When researchers substitute government-measured corporate profits for the standard reported earnings, the resulting CAPE ratio is lower and projects higher future stock returns. This suggests the ratio may be somewhat inflated by accounting quirks rather than genuine overvaluation.
Other critics point out that the 10-year lookback window is somewhat arbitrary. A decade that includes the 2008 financial crisis, for example, drags down average earnings for years afterward, making the market look perpetually expensive during the recovery. Corporate buybacks also complicate matters: when companies repurchase their own shares, earnings per share rise without any actual improvement in profitability, which can make the ratio harder to interpret.
Why It Stays Elevated
The CAPE ratio has spent much of the past decade well above its historical average, which has led some researchers to ask whether the old benchmark of 17.3 is still relevant. Several factors could justify structurally higher valuations: lower interest rates over the past 15 years made stocks more attractive relative to bonds, the shift toward asset-light technology companies has raised profit margins across the index, and broader access to investing through low-cost index funds has increased demand for equities.

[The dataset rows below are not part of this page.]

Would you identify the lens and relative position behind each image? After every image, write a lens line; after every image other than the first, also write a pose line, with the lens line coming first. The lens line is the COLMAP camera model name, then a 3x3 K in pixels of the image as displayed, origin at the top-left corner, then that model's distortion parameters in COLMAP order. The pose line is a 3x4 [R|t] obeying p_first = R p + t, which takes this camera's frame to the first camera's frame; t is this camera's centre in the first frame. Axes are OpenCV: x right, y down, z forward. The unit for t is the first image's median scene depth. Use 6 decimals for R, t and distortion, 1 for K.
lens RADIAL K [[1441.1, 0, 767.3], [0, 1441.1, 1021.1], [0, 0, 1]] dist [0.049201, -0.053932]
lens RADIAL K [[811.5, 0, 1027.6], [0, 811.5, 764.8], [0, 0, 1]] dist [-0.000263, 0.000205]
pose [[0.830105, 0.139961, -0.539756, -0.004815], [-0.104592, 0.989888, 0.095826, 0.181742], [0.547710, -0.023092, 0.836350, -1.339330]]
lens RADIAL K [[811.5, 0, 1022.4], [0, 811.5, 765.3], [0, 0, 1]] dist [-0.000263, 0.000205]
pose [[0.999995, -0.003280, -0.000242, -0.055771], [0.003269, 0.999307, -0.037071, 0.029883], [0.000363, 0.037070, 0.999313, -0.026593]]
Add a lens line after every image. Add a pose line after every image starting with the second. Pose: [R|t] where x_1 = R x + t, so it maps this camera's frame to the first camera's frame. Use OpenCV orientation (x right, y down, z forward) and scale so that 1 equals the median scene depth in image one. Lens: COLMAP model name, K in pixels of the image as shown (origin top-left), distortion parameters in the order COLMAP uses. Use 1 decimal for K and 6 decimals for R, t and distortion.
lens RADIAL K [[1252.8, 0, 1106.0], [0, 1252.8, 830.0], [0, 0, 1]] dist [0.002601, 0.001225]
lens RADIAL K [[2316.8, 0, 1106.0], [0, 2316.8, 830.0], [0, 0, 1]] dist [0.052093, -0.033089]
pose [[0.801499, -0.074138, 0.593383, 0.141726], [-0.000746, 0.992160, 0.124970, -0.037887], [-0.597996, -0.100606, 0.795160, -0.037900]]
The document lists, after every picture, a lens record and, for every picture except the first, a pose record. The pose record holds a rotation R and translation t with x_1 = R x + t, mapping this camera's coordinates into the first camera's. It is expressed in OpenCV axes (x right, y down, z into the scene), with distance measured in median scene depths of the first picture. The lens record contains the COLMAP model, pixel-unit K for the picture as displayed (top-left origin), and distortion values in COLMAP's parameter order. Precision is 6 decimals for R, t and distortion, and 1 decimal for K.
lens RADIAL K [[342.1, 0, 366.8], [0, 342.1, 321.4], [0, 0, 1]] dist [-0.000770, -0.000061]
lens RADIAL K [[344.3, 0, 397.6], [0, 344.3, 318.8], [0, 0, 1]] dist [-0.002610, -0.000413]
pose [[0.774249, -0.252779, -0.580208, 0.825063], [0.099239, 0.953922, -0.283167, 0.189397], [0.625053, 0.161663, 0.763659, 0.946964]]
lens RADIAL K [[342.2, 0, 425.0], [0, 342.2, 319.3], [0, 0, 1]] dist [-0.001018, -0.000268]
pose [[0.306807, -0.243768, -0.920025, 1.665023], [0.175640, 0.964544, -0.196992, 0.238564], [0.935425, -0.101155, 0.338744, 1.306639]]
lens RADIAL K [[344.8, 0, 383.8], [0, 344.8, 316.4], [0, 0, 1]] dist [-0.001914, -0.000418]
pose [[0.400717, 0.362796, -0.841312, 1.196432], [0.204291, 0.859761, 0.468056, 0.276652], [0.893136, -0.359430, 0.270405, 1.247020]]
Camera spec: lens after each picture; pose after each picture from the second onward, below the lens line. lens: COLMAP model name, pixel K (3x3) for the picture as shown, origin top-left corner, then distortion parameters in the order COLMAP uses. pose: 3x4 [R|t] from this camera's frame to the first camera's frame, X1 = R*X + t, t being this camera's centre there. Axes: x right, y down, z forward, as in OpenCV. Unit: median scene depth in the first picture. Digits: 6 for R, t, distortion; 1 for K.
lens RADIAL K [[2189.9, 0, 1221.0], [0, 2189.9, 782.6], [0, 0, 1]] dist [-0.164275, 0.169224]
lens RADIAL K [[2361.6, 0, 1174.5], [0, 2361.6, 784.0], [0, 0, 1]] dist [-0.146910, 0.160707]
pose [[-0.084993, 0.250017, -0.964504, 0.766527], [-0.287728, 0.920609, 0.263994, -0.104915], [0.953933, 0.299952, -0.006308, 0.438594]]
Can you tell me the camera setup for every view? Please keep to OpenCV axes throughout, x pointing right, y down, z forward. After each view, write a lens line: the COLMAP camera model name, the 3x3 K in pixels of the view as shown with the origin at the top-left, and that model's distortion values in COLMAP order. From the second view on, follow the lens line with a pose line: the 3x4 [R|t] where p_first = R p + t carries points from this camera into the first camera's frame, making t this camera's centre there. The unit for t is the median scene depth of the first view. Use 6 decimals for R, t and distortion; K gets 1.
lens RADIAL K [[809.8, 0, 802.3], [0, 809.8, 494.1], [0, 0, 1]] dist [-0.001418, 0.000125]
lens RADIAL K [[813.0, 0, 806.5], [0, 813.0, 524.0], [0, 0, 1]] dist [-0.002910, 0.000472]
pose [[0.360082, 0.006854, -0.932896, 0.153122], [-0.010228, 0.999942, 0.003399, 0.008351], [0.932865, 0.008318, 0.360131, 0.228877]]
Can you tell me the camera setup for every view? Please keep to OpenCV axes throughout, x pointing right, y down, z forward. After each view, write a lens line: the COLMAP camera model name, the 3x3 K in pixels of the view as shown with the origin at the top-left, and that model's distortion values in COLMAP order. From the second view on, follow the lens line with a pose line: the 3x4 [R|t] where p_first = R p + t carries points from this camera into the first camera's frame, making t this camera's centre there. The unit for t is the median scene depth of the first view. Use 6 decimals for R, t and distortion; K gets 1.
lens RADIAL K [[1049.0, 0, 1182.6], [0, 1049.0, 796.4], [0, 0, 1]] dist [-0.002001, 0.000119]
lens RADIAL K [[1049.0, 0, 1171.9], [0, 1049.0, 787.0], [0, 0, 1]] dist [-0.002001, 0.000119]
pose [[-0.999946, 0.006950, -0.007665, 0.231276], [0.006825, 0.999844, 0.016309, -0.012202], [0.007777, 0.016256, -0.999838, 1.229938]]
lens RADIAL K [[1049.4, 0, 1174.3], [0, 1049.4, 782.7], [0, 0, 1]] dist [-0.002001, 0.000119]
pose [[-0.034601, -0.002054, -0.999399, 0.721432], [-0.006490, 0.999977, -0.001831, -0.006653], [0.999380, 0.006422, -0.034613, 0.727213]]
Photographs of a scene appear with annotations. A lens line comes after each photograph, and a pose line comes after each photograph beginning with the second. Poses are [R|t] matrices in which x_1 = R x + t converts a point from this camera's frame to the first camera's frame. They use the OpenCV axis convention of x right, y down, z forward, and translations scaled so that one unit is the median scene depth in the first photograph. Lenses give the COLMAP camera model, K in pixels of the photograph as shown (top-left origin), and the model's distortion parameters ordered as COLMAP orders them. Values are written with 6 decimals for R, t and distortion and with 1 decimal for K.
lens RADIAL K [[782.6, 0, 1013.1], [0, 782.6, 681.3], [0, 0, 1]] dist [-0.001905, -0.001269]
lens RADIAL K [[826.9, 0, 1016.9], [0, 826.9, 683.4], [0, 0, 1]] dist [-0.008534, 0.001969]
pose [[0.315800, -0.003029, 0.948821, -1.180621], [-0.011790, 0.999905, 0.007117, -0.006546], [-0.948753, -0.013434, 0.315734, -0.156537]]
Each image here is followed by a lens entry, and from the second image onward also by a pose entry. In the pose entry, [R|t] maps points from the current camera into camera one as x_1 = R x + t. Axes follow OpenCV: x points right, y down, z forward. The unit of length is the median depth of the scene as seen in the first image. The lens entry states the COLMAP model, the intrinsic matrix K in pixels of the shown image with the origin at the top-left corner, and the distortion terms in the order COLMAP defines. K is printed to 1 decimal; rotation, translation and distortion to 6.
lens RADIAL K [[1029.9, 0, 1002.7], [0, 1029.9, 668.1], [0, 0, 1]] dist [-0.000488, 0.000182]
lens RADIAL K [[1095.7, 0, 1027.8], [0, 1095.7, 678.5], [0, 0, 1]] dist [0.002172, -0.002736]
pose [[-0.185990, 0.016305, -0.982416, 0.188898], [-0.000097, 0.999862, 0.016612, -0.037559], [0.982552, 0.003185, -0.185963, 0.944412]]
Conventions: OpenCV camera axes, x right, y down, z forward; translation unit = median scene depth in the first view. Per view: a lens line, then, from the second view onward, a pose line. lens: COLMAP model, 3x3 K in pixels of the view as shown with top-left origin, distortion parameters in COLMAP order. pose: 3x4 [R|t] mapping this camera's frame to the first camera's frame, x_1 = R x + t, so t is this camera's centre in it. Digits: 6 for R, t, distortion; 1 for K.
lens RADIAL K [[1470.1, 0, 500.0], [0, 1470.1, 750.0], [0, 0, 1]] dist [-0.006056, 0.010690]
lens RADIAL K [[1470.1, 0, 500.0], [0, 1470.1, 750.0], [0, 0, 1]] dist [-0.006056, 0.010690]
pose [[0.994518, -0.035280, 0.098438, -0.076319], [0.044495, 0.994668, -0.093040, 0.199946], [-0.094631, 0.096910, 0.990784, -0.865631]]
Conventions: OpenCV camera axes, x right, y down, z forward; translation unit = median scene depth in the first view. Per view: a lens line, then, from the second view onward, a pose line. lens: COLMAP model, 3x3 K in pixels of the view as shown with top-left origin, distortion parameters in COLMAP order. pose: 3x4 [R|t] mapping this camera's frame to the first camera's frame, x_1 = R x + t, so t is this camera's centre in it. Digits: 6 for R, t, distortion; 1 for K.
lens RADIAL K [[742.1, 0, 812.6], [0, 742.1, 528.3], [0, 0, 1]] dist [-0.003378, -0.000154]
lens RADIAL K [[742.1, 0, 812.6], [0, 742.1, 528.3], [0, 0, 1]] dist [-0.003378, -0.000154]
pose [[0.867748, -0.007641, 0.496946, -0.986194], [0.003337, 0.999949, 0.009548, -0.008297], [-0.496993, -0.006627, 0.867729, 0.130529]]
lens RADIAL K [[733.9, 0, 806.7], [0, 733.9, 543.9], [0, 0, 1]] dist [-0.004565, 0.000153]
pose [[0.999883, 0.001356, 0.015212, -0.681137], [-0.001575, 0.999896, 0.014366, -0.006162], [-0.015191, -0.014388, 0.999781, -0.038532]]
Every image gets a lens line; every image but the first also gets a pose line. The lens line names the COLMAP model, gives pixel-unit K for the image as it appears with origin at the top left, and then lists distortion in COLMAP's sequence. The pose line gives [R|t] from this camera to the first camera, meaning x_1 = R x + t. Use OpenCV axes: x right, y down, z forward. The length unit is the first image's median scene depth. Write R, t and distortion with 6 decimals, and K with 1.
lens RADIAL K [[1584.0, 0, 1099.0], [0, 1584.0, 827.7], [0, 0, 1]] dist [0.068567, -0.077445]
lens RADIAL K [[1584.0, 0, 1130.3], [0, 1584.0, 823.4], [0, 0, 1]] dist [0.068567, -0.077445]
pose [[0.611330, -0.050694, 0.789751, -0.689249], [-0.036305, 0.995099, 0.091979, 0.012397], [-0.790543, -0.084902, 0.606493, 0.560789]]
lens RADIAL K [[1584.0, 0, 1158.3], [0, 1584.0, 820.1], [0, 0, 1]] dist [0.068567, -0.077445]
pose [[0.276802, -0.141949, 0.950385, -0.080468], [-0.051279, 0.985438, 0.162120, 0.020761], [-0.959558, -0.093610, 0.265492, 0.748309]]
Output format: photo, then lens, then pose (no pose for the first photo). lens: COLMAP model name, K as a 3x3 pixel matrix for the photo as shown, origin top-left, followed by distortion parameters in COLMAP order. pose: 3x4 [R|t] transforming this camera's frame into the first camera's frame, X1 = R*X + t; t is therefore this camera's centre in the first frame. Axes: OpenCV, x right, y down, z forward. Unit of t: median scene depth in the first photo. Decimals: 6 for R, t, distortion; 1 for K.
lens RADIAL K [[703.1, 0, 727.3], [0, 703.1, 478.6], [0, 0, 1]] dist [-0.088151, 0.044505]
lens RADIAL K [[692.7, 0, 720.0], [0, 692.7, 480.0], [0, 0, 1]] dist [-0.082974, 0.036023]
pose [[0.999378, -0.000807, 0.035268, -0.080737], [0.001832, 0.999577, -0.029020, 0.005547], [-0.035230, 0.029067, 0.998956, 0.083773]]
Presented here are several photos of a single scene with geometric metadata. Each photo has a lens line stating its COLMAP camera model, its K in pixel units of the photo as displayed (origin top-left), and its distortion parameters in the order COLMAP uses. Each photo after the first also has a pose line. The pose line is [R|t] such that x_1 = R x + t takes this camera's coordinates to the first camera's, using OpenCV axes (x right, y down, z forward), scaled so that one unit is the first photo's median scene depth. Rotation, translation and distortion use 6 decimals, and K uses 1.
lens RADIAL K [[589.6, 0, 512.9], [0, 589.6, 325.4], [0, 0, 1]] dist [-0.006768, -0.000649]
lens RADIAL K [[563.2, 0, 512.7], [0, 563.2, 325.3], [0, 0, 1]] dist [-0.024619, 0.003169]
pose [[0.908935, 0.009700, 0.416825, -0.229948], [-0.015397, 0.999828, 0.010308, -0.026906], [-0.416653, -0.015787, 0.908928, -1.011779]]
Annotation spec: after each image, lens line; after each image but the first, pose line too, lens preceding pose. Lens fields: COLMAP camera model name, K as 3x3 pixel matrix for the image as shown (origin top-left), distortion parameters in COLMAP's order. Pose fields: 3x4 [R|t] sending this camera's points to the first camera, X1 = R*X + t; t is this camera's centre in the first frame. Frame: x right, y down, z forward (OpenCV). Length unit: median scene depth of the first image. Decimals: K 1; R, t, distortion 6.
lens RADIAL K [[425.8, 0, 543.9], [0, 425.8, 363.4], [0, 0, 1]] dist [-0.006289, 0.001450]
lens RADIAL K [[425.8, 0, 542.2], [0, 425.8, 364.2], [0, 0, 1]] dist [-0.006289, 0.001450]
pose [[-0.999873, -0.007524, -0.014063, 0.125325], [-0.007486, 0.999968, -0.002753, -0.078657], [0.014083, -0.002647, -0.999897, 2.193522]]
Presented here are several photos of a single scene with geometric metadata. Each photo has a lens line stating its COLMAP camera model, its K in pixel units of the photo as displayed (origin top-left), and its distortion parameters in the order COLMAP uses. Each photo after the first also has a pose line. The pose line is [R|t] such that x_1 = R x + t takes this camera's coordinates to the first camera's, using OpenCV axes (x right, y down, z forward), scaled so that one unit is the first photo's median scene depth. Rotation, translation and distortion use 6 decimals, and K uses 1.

Some analysts argue that comparing today’s CAPE to its 140-year average is like comparing today’s economy to one dominated by railroads and steel mills.
That said, the ratio at nearly 40 sits more than double its historical mean, a level that has only been sustained during the dot-com era. Whether that reflects a permanent shift in how markets are valued or a bubble waiting to correct is one of the most debated questions in investing today.